Task goal: Return every line of each entry below unchanged and in its original order.

[Stored dataset entries]

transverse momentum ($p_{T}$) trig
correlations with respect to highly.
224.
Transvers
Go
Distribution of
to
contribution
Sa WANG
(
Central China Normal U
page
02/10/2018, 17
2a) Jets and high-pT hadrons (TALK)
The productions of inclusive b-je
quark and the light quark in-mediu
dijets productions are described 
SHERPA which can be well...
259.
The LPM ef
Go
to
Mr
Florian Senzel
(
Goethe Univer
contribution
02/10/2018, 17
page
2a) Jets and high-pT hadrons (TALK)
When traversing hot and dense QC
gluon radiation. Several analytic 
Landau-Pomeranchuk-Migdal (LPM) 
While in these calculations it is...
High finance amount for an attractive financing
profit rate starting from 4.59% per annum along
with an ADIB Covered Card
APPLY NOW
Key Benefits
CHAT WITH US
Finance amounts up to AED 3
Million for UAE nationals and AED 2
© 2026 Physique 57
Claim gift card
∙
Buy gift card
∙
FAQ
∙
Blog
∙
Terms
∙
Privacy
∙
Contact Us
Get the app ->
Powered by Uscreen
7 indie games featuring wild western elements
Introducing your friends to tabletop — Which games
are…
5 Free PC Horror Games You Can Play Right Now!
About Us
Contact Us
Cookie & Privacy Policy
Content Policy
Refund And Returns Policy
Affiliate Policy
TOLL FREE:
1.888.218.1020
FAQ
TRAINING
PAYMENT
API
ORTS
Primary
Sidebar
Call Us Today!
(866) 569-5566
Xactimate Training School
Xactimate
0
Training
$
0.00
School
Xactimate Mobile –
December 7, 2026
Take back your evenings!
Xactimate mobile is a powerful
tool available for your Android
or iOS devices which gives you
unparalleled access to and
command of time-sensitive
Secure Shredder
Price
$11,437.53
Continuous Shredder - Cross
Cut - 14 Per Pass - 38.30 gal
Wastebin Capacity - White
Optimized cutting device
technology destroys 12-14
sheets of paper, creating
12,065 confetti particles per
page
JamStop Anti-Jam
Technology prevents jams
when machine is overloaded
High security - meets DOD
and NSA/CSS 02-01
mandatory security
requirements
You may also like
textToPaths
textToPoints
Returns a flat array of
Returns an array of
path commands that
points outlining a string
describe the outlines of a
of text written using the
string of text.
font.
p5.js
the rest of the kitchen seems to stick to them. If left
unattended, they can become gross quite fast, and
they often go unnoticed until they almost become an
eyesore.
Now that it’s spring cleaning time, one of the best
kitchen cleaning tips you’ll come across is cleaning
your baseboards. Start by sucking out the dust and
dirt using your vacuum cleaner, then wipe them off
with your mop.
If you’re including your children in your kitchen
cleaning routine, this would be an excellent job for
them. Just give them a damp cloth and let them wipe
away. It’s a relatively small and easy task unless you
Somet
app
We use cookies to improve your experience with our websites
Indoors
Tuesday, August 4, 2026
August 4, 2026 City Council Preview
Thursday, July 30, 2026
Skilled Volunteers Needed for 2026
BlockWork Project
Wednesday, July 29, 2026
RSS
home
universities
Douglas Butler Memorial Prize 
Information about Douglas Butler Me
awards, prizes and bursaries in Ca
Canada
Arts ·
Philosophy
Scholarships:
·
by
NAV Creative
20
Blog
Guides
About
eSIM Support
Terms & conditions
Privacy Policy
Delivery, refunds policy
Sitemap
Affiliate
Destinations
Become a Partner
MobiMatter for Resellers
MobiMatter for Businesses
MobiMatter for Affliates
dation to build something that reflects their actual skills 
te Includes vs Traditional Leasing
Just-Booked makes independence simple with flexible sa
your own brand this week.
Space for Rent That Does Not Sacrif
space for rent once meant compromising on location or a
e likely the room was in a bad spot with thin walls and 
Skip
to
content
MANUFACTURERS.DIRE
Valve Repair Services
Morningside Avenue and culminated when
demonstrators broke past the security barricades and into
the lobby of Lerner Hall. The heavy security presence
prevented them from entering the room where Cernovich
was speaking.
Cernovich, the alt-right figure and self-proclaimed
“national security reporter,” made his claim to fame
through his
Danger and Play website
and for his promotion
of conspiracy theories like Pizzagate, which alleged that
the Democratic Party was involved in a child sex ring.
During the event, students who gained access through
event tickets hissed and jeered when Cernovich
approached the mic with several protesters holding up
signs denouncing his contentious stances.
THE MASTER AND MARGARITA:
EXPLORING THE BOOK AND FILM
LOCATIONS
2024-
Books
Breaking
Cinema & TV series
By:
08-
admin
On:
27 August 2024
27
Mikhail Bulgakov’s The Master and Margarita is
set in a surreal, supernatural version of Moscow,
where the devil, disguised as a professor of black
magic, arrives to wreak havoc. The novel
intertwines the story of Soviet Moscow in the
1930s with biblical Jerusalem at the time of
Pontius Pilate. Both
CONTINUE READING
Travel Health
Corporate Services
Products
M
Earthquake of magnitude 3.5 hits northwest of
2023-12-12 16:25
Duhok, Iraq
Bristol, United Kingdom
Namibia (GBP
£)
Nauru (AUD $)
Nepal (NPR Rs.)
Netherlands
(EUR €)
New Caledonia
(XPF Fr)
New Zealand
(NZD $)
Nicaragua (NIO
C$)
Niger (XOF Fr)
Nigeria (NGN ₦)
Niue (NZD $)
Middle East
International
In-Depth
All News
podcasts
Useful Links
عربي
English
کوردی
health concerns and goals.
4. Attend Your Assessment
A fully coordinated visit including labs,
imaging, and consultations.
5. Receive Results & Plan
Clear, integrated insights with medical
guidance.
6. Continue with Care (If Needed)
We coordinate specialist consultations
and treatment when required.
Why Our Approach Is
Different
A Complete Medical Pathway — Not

Answer to this task:
transverse momentum ($p_{T}$) trig
correlations with respect to highly.
224.
Transvers
Go
Distribution of
to
contribution
Sa WANG
(
Central China Normal U
page
02/10/2018, 17
2a) Jets and high-pT hadrons (TALK)
The productions of inclusive b-je
quark and the light quark in-mediu
dijets productions are described 
SHERPA which can be well...
259.
The LPM ef
Go
to
Mr
Florian Senzel
(
Goethe Univer
contribution
02/10/2018, 17
page
2a) Jets and high-pT hadrons (TALK)
When traversing hot and dense QC
gluon radiation. Several analytic 
Landau-Pomeranchuk-Migdal (LPM) 
While in these calculations it is...
High finance amount for an attractive financing
profit rate starting from 4.59% per annum along
with an ADIB Covered Card
APPLY NOW
Key Benefits
CHAT WITH US
Finance amounts up to AED 3
Million for UAE nationals and AED 2
© 2026 Physique 57
Claim gift card
∙
Buy gift card
∙
FAQ
∙
Blog
∙
Terms
∙
Privacy
∙
Contact Us
Get the app ->
Powered by Uscreen
7 indie games featuring wild western elements
Introducing your friends to tabletop — Which games
are…
5 Free PC Horror Games You Can Play Right Now!
About Us
Contact Us
Cookie & Privacy Policy
Content Policy
Refund And Returns Policy
Affiliate Policy
TOLL FREE:
1.888.218.1020
FAQ
TRAINING
PAYMENT
API
ORTS
Primary
Sidebar
Call Us Today!
(866) 569-5566
Xactimate Training School
Xactimate
0
Training
$
0.00
School
Xactimate Mobile –
December 7, 2026
Take back your evenings!
Xactimate mobile is a powerful
tool available for your Android
or iOS devices which gives you
unparalleled access to and
command of time-sensitive
Secure Shredder
Price
$11,437.53
Continuous Shredder - Cross
Cut - 14 Per Pass - 38.30 gal
Wastebin Capacity - White
Optimized cutting device
technology destroys 12-14
sheets of paper, creating
12,065 confetti particles per
page
JamStop Anti-Jam
Technology prevents jams
when machine is overloaded
High security - meets DOD
and NSA/CSS 02-01
mandatory security
requirements
You may also like
textToPaths
textToPoints
Returns a flat array of
Returns an array of
path commands that
points outlining a string
describe the outlines of a
of text written using the
string of text.
font.
p5.js
the rest of the kitchen seems to stick to them. If left
unattended, they can become gross quite fast, and
they often go unnoticed until they almost become an
eyesore.
Now that it’s spring cleaning time, one of the best
kitchen cleaning tips you’ll come across is cleaning
your baseboards. Start by sucking out the dust and
dirt using your vacuum cleaner, then wipe them off
with your mop.
If you’re including your children in your kitchen
cleaning routine, this would be an excellent job for
them. Just give them a damp cloth and let them wipe
away. It’s a relatively small and easy task unless you
Somet
app
We use cookies to improve your experience with our websites
Indoors
Tuesday, August 4, 2026
August 4, 2026 City Council Preview
Thursday, July 30, 2026
Skilled Volunteers Needed for 2026
BlockWork Project
Wednesday, July 29, 2026
RSS
home
universities
Douglas Butler Memorial Prize 
Information about Douglas Butler Me
awards, prizes and bursaries in Ca
Canada
Arts ·
Philosophy
Scholarships:
·
by
NAV Creative
20
Blog
Guides
About
eSIM Support
Terms & conditions
Privacy Policy
Delivery, refunds policy
Sitemap
Affiliate
Destinations
Become a Partner
MobiMatter for Resellers
MobiMatter for Businesses
MobiMatter for Affliates
dation to build something that reflects their actual skills 
te Includes vs Traditional Leasing
Just-Booked makes independence simple with flexible sa
your own brand this week.
Space for Rent That Does Not Sacrif
space for rent once meant compromising on location or a
e likely the room was in a bad spot with thin walls and 
Skip
to
content
MANUFACTURERS.DIRE
Valve Repair Services
Morningside Avenue and culminated when
demonstrators broke past the security barricades and into
the lobby of Lerner Hall. The heavy security presence
prevented them from entering the room where Cernovich
was speaking.
Cernovich, the alt-right figure and self-proclaimed
“national security reporter,” made his claim to fame
through his
Danger and Play website
and for his promotion
of conspiracy theories like Pizzagate, which alleged that
the Democratic Party was involved in a child sex ring.
During the event, students who gained access through
event tickets hissed and jeered when Cernovich
approached the mic with several protesters holding up
signs denouncing his contentious stances.
THE MASTER AND MARGARITA:
EXPLORING THE BOOK AND FILM
LOCATIONS
2024-
Books
Breaking
Cinema & TV series
By:
08-
admin
On:
27 August 2024
27
Mikhail Bulgakov’s The Master and Margarita is
set in a surreal, supernatural version of Moscow,
where the devil, disguised as a professor of black
magic, arrives to wreak havoc. The novel
intertwines the story of Soviet Moscow in the
1930s with biblical Jerusalem at the time of
Pontius Pilate. Both
CONTINUE READING
Travel Health
Corporate Services
Products
M
Earthquake of magnitude 3.5 hits northwest of
2023-12-12 16:25
Duhok, Iraq
Bristol, United Kingdom
Namibia (GBP
£)
Nauru (AUD $)
Nepal (NPR Rs.)
Netherlands
(EUR €)
New Caledonia
(XPF Fr)
New Zealand
(NZD $)
Nicaragua (NIO
C$)
Niger (XOF Fr)
Nigeria (NGN ₦)
Niue (NZD $)
Middle East
International
In-Depth
All News
podcasts
Useful Links
عربي
English
کوردی
health concerns and goals.
4. Attend Your Assessment
A fully coordinated visit including labs,
imaging, and consultations.
5. Receive Results & Plan
Clear, integrated insights with medical
guidance.
6. Continue with Care (If Needed)
We coordinate specialist consultations
and treatment when required.
Why Our Approach Is
Different
A Complete Medical Pathway — Not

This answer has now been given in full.